> [Directions]: Look through the data below for the line with "Director 66%", and transcribe it exactly together with each line after it up to and including the line with "You might assume". Give nothing else.

Records drawn from a dataset
····················

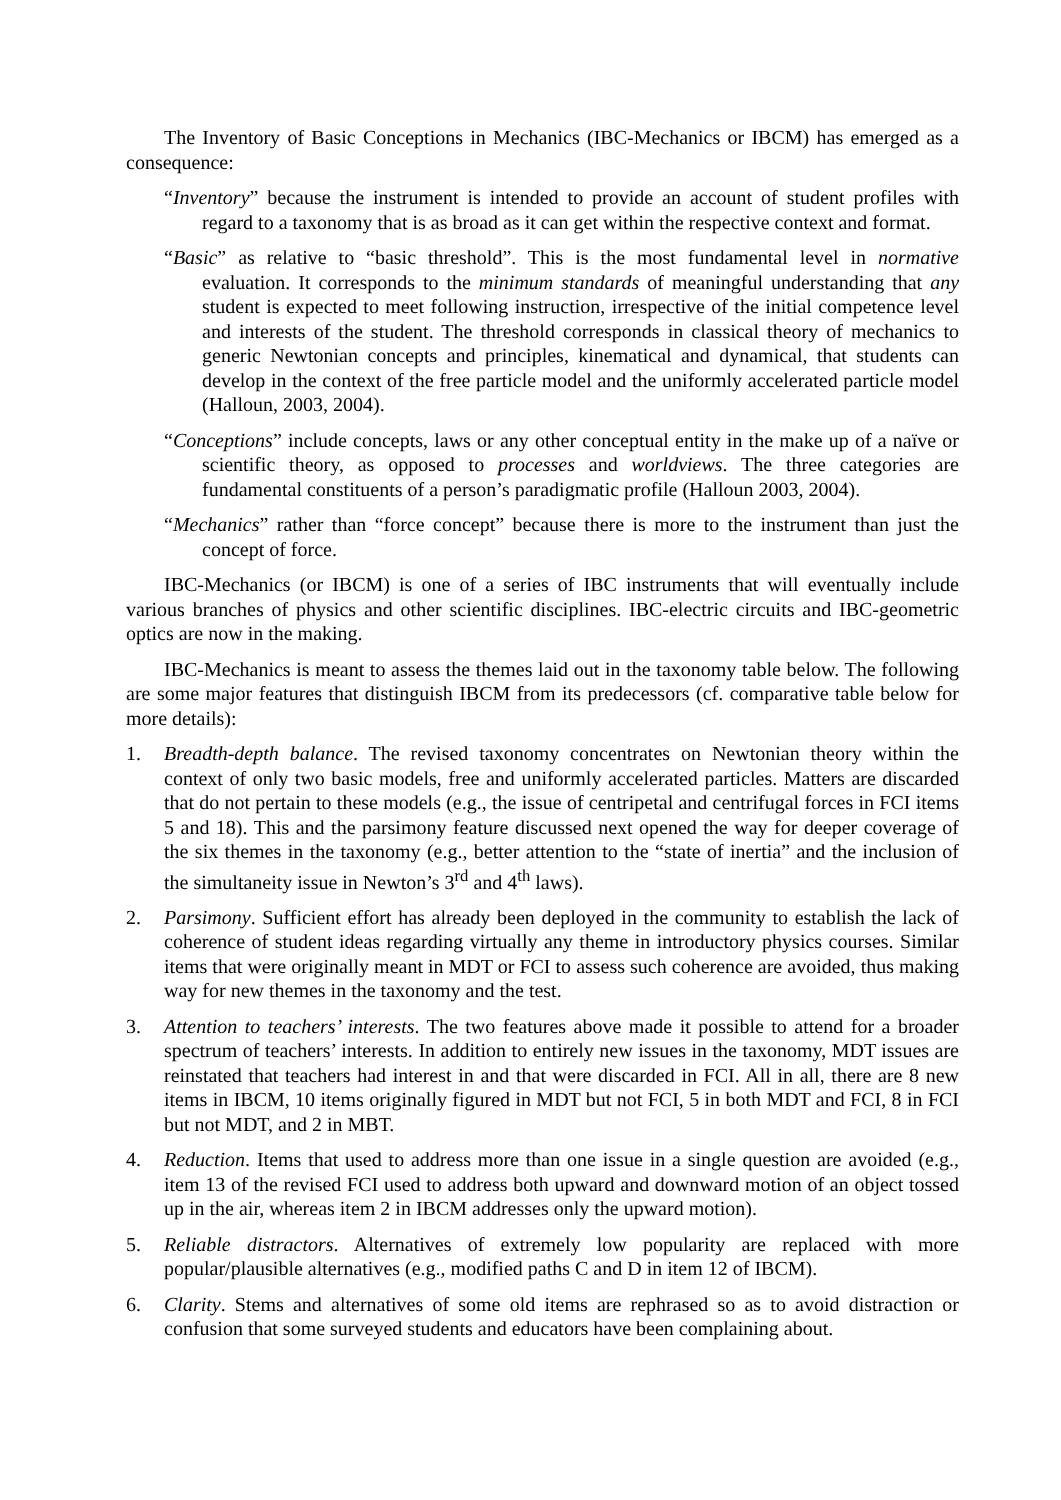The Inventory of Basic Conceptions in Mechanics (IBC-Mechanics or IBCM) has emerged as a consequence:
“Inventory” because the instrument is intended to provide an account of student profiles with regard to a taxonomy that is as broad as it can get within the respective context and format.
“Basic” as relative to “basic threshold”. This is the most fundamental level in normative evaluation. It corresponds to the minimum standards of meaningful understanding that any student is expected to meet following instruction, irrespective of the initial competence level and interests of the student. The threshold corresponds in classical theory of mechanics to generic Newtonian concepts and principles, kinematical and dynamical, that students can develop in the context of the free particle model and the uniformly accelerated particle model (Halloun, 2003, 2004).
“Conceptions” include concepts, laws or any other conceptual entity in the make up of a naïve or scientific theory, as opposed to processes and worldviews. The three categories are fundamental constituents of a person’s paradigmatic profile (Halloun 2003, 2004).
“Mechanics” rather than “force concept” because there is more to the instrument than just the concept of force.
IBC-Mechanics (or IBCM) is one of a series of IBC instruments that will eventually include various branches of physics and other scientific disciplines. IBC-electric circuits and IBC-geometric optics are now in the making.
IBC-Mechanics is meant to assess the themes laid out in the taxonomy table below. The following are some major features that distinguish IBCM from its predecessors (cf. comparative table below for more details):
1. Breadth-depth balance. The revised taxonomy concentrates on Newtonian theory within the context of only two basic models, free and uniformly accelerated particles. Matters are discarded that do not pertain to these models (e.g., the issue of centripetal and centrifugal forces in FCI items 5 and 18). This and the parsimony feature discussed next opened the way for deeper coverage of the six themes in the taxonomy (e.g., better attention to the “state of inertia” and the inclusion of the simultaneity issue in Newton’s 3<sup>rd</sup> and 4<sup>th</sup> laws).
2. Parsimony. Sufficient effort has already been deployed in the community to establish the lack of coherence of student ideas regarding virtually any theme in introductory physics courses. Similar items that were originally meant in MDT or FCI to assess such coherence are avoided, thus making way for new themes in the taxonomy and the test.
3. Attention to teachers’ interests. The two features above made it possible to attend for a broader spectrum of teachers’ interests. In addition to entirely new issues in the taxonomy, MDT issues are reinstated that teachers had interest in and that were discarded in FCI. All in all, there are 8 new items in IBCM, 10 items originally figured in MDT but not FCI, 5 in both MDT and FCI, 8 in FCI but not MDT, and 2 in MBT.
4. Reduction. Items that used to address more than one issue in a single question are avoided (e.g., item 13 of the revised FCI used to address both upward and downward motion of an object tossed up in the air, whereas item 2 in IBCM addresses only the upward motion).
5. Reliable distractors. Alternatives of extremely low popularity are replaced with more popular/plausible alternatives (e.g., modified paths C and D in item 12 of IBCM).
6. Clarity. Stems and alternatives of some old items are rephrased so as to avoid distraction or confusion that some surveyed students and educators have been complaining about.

····················

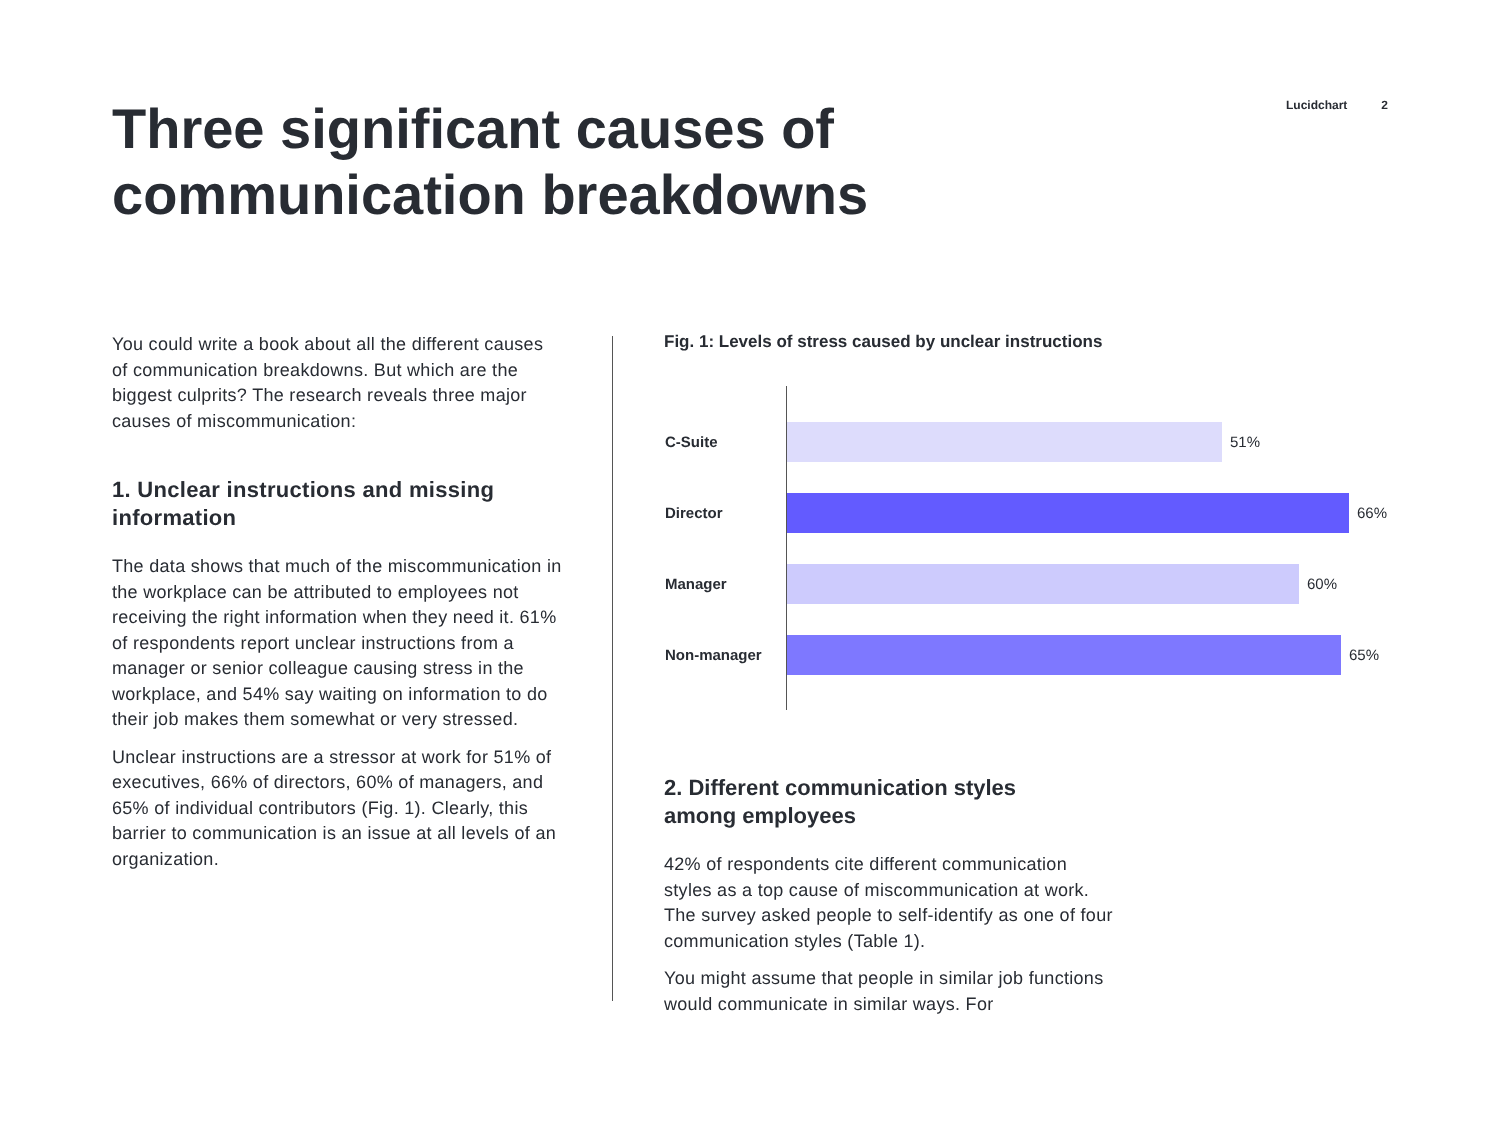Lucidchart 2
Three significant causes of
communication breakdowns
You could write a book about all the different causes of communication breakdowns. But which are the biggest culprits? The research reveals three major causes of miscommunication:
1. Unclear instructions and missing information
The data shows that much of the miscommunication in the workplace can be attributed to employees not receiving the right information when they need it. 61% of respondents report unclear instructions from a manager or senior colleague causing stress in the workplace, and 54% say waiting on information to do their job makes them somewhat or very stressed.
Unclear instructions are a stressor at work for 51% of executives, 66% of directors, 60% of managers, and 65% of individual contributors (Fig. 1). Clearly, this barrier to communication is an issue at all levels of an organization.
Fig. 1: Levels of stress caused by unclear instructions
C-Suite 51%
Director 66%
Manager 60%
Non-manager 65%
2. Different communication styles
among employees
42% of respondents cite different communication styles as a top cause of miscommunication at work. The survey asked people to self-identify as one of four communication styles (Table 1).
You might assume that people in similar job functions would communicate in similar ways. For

····················

> [Solution for this problem]:
Director 66%
Manager 60%
Non-manager 65%
2. Different communication styles
among employees
42% of respondents cite different communication styles as a top cause of miscommunication at work. The survey asked people to self-identify as one of four communication styles (Table 1).
You might assume that people in similar job functions would communicate in similar ways. For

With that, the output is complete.